▶ [DIRECTIONS]: List every line of the material that contains the string "FACE".

▶ [EXTRACTED RECORDS]:
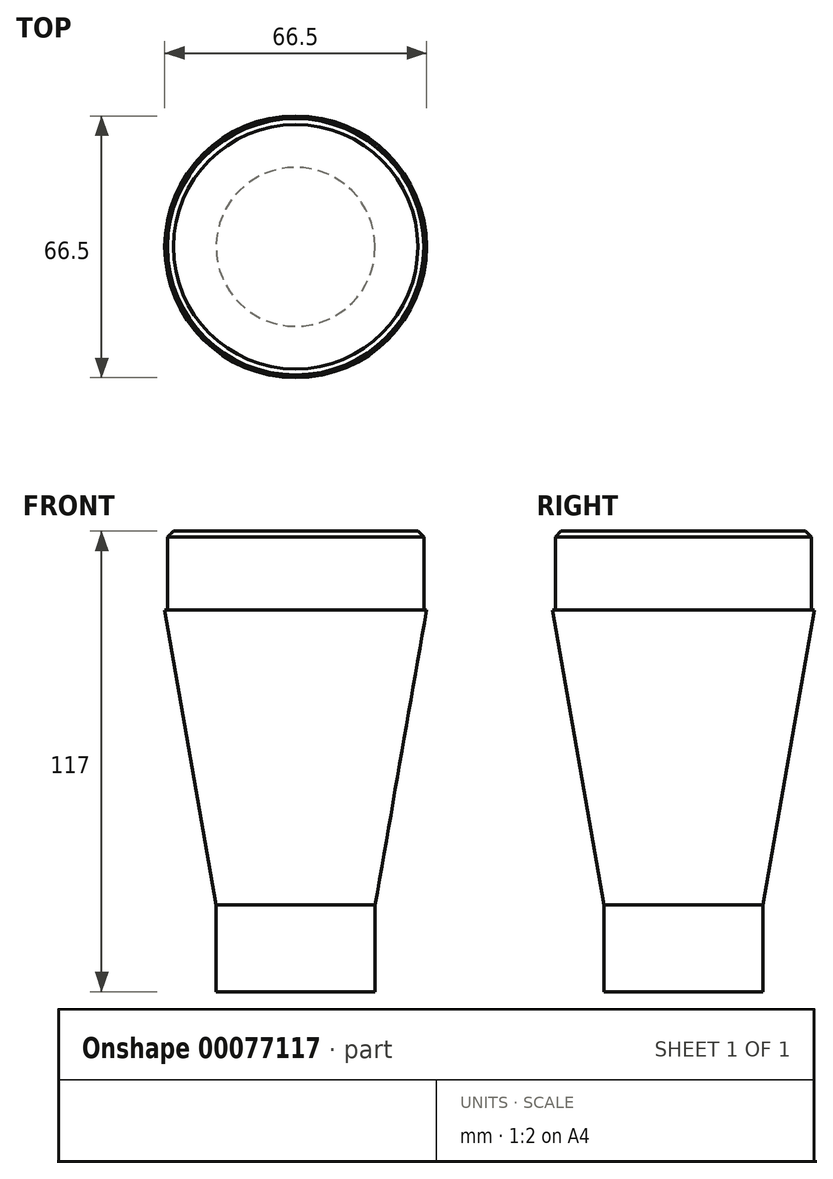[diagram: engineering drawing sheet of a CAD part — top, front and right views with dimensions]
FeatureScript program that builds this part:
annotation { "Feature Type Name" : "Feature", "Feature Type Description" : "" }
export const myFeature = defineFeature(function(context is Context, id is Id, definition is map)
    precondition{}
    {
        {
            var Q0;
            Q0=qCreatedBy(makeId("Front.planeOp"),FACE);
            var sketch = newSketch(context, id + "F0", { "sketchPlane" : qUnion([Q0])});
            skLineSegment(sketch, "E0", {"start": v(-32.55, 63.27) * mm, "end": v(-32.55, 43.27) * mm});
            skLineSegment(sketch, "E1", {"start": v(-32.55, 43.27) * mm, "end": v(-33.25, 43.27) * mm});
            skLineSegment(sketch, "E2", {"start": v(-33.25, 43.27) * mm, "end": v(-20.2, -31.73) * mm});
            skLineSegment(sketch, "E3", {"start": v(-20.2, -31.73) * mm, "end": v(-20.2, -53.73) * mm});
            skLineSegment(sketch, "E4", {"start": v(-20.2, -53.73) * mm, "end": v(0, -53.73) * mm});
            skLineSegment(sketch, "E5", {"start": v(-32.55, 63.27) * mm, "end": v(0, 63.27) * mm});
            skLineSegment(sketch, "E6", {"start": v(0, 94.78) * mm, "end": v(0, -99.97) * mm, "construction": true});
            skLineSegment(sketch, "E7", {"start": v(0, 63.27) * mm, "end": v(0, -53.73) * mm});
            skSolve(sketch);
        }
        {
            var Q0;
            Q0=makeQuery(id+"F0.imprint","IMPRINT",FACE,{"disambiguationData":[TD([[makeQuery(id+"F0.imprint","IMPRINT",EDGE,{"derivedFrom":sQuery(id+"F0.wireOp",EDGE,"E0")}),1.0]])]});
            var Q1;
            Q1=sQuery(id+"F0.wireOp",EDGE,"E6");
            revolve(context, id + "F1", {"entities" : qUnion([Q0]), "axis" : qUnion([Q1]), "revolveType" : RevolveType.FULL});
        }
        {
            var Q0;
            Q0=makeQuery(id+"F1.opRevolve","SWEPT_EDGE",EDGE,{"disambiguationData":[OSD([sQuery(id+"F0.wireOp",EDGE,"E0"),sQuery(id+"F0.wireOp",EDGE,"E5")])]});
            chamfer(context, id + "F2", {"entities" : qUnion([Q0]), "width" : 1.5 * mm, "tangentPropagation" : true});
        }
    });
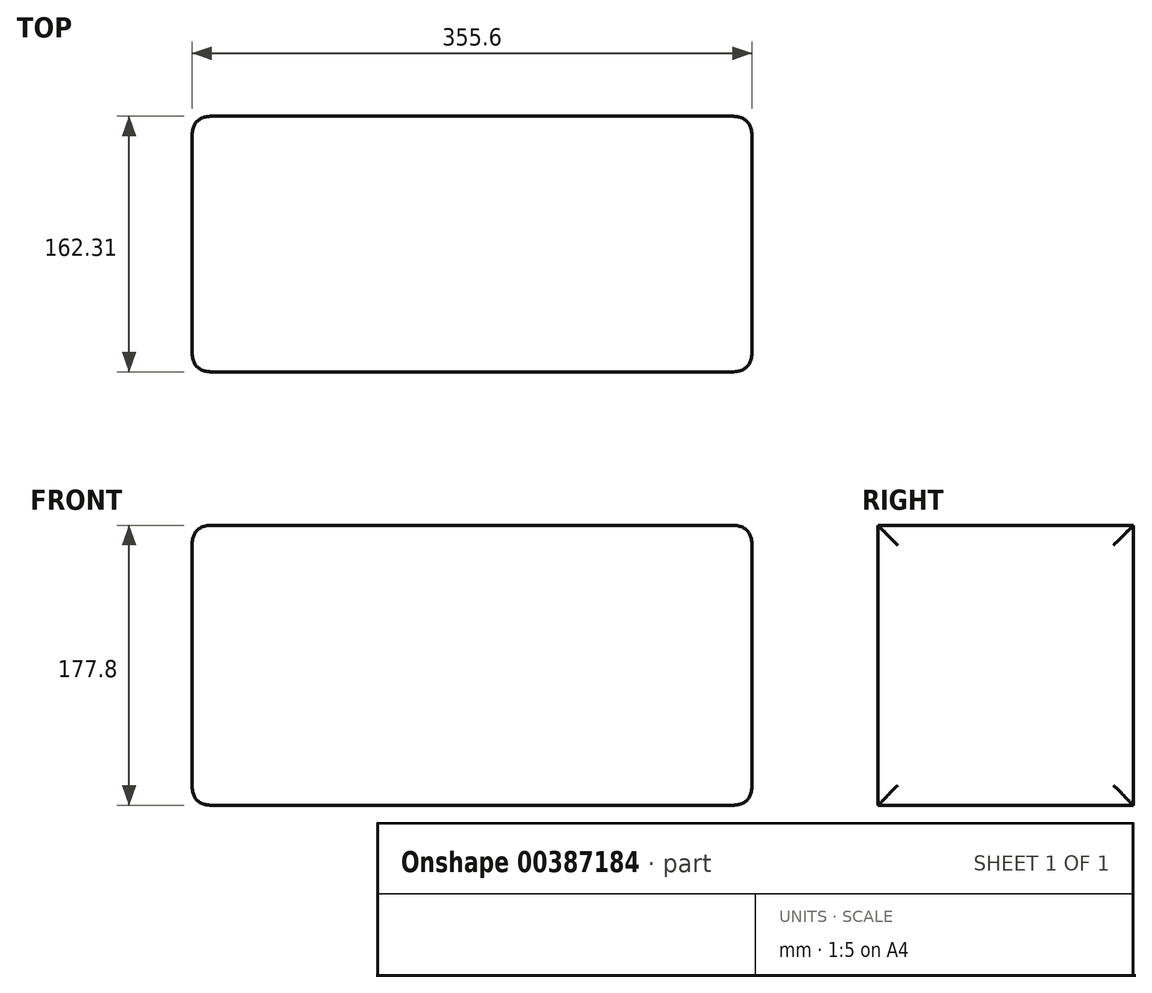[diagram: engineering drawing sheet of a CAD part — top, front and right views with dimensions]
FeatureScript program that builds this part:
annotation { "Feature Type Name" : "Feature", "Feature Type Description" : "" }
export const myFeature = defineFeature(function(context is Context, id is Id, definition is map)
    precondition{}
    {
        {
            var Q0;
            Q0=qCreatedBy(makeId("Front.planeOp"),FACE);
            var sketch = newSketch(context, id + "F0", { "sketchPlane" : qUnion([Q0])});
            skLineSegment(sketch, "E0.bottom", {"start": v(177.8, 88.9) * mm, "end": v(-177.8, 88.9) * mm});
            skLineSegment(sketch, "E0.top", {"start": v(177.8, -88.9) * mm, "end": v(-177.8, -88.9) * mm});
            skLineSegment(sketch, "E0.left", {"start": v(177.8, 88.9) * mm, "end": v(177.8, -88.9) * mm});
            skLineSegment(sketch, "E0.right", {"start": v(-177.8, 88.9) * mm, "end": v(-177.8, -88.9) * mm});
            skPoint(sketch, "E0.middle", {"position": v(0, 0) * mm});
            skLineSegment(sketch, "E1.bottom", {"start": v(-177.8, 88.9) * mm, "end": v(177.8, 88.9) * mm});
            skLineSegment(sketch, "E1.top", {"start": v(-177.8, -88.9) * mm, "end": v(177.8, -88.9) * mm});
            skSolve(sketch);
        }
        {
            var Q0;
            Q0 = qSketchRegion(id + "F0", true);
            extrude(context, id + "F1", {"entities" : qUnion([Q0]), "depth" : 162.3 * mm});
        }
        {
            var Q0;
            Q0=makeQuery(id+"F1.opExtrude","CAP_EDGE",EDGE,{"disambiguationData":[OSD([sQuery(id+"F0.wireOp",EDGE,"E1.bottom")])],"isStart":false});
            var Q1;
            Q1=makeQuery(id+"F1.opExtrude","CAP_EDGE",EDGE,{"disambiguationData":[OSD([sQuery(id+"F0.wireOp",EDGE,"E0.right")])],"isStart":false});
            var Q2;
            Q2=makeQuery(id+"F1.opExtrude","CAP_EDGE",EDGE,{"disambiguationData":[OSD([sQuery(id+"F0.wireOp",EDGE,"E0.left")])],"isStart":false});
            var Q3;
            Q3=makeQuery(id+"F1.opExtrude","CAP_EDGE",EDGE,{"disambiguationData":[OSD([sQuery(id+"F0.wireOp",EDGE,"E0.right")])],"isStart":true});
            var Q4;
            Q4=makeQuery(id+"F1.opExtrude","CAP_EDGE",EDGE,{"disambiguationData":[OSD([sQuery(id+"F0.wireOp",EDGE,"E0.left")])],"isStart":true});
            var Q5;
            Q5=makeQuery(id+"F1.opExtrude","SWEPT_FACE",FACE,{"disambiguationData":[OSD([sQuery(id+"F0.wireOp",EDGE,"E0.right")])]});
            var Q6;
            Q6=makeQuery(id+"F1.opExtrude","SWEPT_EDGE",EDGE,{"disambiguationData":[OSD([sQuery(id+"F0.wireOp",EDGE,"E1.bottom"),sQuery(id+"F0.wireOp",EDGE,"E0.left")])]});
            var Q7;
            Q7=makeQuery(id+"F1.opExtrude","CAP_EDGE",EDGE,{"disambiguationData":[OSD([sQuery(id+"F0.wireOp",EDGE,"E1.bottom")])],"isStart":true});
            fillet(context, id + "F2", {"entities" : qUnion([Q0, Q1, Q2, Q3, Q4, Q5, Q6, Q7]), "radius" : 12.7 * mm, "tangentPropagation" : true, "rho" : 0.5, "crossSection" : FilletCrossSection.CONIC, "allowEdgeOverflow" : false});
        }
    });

▶ [CORRECT ANSWER]:
            Q0=qCreatedBy(makeId("Front.planeOp"),FACE);
            Q0=makeQuery(id+"F0.imprint","IMPRINT",FACE,{"disambiguationData":[TD([[makeQuery(id+"F0.imprint","IMPRINT",EDGE,{"derivedFrom":sQuery(id+"F0.wireOp",EDGE,"E0")}),1.0]])]});
            Q0=qCreatedBy(makeId("Front.planeOp"),FACE);
            Q5=makeQuery(id+"F1.opExtrude","SWEPT_FACE",FACE,{"disambiguationData":[OSD([sQuery(id+"F0.wireOp",EDGE,"E0.right")])]});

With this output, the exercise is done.